Just open

If the door to the high-yield market is not closed, then it is little more than ajar. With many capital-constrained banks now following hedge funds out of the market, the ability to syndicate deals is sharply diminished.

However, even if only the very brave – or foolhardy – would risk anything but the smallest of launches, commitments are still coming in for existing transactions and bankers say discussions about future sponsor business continues.

Among recent closings, Foodvest has found strong support.

Foodvest allocated its euro and sterling Lion Capital-backed buyout package last week through global coordinator JP Morgan. Lloyds TSB, Rabobank, RBS and SG are all joint bookrunners across the senior and junior debt, and Nordea is joint bookrunner on the senior debt.

Closing just before the deterioration in market sentiment, pricing on an all-euro mezzanine tranche was flexed from 10.50% to 11% with call protection increased from non-call two to non-call three. The senior pro rata piece closed within fees, and an equity carve-out priced at 99.

Debt was split between a £60m six-year revolver paying 300bp over Libor, a £150m six-year term loan A paying 300bp, a £100m seven-year term loan B paying 350bp, a £240m eight-year term loan C paying 425bp and a £180m nine-year mezzanine tranche paying 1,050bp split between 500bp cash pay and 550bp PIK.

Alliance Medical has closed and funded the £372m senior debt package supporting its Dubai International Capital-backed buyout. Mandated lead arrangers and bookrunners are Bank of Scotland and Dresdner Kleinwort.

In addition to the senior debt, there is also a £100m mezzanine tranche, which has also been placed. The loan was first mandated in November last year.

The €445m debt package supporting Doughty Hanson‘s secondary buyout of TMF Group, mandated to MLAs and bookrunners ING and UBS with Bank of Ireland coming in as mandated lead arranger prior to launch, is wrapping up.

Senior debt is split between a €80m seven-year term loan A paying 275bp over Euribor, a €92.5m eight-year term loan B at 325bp, a €92.5m nine-year term loan C at 375bp, a €30m revolver and a €50m acquisition loan. In addition there is a €100m mezzanine loan.

Lenders were invited into the senior debt on tickets of €20m for 140bp or €10m for 115bp. The junior portion had already been placed. TMF is cash generative and aims to reduce its leverage to 3.4x senior over the next year. Furthermore, the equity cheque is a chunky 55%, which gives the senior debt a well-protected place in the capital structure.

Early-bird banks are now in on the £225m debt package supporting Clayton, Dubilier & Rice‘s buyout of Bodycote Testing.
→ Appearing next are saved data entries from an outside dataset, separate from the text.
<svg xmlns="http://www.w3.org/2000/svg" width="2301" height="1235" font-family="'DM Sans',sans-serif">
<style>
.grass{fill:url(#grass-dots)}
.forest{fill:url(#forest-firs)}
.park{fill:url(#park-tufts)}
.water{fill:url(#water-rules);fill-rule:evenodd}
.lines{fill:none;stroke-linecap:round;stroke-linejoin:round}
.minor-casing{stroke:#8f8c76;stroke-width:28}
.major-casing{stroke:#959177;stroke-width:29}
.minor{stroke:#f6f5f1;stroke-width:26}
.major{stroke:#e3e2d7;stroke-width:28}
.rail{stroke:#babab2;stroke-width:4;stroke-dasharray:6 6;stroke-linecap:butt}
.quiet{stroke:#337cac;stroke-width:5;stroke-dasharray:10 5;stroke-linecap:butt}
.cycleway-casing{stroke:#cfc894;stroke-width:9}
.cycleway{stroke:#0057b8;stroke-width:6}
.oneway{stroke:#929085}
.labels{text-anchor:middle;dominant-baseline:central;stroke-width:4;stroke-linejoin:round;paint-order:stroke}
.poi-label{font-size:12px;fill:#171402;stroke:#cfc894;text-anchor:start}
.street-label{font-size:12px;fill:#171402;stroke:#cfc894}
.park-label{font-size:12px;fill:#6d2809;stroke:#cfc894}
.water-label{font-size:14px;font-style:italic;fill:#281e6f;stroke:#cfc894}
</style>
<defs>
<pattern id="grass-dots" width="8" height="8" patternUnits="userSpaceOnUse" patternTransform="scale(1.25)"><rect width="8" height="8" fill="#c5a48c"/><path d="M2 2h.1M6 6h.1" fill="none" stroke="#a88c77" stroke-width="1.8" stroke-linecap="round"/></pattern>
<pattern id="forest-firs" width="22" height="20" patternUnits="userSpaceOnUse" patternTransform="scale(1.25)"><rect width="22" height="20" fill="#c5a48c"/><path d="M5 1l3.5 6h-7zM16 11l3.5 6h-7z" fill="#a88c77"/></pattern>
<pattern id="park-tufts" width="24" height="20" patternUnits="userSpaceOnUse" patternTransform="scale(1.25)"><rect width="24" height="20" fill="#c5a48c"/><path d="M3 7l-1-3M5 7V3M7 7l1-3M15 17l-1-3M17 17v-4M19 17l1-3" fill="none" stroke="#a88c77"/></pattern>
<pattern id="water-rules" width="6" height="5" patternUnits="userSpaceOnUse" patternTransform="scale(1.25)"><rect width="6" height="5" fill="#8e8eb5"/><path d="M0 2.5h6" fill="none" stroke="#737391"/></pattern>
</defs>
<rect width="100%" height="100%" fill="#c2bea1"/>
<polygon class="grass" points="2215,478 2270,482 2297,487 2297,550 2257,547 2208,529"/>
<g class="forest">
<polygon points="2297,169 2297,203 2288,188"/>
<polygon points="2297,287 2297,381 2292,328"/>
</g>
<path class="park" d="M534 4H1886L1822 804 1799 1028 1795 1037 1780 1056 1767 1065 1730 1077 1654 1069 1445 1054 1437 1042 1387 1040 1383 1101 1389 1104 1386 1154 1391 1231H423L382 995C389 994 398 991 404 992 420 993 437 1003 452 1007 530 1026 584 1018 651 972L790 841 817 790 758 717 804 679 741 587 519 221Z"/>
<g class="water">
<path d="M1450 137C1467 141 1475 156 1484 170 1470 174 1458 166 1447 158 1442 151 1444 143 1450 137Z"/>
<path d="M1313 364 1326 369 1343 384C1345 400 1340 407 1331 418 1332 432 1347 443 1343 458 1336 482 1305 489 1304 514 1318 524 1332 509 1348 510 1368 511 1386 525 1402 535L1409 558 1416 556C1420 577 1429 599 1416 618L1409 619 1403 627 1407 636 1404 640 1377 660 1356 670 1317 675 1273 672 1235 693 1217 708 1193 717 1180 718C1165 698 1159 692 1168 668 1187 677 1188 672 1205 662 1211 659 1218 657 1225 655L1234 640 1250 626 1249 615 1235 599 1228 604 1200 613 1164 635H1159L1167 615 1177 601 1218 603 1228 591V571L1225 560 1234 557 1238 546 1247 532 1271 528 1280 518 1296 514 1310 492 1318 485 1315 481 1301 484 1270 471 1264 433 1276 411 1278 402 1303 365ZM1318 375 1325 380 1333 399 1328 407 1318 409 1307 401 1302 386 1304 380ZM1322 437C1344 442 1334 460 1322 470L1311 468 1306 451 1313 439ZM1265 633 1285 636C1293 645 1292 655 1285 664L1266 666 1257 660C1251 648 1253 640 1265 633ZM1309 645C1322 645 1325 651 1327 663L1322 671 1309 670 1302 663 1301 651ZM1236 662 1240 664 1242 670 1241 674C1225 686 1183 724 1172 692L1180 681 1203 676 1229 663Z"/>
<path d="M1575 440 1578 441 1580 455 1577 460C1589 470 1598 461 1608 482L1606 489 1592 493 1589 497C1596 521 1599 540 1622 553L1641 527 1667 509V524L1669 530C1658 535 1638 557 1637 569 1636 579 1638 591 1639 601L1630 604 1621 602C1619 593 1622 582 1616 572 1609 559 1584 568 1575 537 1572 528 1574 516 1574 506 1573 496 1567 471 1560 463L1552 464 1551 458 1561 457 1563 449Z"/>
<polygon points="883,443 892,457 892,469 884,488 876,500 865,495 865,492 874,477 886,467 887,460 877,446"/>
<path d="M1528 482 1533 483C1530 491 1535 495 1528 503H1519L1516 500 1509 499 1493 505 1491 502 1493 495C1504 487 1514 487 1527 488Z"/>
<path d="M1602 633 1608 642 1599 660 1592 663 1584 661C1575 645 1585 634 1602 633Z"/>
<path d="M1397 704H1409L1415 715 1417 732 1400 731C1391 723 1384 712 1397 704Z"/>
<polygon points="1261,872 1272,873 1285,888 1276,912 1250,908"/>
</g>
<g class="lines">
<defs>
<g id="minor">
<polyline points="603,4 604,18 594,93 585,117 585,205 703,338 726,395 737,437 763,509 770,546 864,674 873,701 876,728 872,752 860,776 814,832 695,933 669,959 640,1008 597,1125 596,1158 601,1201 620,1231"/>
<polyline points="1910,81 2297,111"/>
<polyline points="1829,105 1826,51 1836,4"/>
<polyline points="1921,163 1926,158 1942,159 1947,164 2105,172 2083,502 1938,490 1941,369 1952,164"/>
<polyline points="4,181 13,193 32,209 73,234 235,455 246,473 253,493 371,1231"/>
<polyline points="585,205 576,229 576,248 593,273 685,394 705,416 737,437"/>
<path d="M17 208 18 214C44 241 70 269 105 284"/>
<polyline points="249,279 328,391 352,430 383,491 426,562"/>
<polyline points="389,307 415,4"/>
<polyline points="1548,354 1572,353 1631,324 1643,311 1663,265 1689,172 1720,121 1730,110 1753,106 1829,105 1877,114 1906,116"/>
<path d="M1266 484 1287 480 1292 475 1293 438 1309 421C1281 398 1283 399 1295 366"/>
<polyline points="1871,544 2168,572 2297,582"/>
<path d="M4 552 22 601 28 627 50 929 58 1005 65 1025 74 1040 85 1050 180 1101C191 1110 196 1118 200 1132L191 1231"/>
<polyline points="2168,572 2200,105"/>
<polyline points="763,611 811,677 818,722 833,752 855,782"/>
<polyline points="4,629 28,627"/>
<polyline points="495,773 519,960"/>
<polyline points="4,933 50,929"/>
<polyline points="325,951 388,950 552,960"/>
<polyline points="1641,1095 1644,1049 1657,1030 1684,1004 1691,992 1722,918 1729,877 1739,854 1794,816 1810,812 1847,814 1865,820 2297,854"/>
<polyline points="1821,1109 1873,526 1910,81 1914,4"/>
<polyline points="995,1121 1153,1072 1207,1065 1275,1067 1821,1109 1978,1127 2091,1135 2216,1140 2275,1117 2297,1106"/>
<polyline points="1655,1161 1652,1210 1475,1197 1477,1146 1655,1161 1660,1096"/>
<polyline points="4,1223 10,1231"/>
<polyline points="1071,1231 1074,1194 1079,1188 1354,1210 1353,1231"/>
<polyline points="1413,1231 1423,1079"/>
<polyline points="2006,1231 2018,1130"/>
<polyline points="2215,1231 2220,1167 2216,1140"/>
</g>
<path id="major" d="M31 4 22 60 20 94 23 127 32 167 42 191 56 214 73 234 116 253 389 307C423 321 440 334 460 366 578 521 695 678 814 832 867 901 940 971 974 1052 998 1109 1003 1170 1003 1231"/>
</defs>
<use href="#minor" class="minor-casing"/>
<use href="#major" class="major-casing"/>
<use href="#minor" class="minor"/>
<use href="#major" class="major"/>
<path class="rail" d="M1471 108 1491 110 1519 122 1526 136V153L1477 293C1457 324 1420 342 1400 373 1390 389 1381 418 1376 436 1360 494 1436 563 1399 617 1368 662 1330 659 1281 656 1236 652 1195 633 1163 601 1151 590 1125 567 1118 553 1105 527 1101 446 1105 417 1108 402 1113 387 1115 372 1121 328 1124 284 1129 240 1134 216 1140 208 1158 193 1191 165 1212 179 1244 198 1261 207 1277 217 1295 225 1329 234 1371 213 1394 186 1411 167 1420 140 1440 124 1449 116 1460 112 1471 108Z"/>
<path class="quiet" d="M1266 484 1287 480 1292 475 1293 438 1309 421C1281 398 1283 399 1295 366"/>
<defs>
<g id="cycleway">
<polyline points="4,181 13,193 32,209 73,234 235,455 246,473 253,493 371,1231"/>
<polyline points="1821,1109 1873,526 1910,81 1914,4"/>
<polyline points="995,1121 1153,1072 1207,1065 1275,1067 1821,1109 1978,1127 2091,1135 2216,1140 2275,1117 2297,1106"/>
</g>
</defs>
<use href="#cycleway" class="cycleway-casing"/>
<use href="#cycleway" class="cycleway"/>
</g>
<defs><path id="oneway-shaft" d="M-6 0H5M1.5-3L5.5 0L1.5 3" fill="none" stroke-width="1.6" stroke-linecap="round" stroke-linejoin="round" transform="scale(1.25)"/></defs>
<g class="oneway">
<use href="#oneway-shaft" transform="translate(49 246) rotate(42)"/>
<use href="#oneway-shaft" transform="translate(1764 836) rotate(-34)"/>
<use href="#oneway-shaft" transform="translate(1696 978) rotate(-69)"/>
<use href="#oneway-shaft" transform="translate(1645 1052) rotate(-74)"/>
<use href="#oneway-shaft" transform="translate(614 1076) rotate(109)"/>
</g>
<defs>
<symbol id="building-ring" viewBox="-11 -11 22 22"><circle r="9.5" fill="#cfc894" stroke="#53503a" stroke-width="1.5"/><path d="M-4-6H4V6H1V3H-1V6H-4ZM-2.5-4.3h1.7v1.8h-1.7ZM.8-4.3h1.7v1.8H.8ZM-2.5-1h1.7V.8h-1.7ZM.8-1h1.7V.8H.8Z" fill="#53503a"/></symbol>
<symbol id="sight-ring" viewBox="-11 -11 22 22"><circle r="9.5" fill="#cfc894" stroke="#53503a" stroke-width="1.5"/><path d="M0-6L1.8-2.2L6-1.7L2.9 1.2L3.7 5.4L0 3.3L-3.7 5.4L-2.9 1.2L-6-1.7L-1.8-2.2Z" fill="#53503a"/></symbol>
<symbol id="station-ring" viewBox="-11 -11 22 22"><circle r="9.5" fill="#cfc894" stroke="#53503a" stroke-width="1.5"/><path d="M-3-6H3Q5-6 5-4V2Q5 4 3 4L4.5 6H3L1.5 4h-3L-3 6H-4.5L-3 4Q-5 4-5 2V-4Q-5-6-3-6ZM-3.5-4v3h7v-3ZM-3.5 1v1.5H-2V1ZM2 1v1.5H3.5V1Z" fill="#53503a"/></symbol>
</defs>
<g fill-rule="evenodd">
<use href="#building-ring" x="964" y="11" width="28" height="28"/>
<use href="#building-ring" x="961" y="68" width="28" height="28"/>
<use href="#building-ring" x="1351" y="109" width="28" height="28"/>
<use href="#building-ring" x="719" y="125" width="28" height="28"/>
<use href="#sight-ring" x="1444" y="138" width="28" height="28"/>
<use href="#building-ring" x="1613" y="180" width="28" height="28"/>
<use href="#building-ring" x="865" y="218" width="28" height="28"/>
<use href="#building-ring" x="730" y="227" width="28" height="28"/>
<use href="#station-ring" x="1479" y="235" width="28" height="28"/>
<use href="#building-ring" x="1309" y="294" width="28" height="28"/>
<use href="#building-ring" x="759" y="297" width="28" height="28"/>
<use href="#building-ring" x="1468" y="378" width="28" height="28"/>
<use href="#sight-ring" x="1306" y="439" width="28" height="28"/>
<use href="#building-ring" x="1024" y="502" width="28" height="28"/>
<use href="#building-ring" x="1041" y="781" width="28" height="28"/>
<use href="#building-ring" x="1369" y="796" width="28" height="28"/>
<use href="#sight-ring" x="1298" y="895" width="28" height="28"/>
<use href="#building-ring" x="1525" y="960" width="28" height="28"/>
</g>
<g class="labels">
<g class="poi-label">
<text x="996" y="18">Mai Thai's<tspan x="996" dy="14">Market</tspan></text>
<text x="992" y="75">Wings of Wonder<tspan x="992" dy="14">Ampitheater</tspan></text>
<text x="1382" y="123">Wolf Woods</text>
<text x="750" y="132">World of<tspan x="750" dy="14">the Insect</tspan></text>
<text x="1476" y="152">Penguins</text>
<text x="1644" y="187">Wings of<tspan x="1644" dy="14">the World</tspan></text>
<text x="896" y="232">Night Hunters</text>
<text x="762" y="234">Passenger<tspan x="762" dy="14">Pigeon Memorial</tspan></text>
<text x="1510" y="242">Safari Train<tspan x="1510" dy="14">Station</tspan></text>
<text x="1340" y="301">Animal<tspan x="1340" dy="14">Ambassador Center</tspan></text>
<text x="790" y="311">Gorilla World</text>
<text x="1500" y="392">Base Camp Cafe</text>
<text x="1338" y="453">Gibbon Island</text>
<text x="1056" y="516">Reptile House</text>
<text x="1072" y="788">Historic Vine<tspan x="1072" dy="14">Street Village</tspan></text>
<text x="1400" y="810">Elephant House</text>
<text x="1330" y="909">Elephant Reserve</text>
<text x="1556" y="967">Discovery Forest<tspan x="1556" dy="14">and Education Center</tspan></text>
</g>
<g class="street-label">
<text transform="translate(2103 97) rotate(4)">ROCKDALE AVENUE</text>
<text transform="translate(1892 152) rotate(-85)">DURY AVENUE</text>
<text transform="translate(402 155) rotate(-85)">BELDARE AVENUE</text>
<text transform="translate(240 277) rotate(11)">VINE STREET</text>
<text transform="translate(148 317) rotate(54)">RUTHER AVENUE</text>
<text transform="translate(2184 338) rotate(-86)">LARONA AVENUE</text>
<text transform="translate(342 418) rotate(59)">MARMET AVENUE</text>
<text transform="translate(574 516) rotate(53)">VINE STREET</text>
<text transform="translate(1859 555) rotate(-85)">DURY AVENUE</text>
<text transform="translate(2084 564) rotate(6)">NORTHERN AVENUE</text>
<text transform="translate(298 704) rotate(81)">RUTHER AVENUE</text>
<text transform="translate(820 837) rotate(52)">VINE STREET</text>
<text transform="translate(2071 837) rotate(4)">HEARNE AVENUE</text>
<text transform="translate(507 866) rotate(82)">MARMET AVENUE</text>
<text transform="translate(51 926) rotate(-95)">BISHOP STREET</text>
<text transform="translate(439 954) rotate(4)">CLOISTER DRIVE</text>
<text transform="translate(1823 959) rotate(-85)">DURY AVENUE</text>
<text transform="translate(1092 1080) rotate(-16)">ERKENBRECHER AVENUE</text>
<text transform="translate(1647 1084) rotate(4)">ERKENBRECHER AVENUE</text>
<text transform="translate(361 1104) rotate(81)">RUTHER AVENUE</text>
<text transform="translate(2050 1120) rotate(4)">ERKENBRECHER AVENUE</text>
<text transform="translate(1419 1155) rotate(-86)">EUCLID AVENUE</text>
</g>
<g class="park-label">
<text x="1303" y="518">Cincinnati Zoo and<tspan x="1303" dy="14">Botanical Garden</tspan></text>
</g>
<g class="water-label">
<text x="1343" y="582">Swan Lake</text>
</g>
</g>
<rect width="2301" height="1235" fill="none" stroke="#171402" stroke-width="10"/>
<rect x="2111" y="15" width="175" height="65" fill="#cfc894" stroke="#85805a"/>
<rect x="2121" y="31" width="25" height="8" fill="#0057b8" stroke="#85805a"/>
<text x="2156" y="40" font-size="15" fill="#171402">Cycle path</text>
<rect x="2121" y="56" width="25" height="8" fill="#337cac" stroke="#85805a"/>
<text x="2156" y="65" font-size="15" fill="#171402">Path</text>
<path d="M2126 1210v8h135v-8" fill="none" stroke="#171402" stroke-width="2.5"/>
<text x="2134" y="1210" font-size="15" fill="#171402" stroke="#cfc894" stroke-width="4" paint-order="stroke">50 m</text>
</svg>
Mandated lead arrangers and bookrunners are Barclays Capital, RBS, BNP Paribas and RBC. A wider syndication is expected.

Debt is split between a £46m seven-year amortising TLA paying 300bp over Libor, a £50m eight-year bullet TLB paying 350bp, a £50m nine-year bullet TLC paying 400bp, a £35m seven-year RCF paying 300bp, and a £20m seven-year capex/acquisition facility paying 300bp. A £54m 10-year mezzanine facility pays 450bp cash and 600bp PIK and is NC2/102/101.

Opening net senior leverage is 3.7x and net total leverage is 5.1x.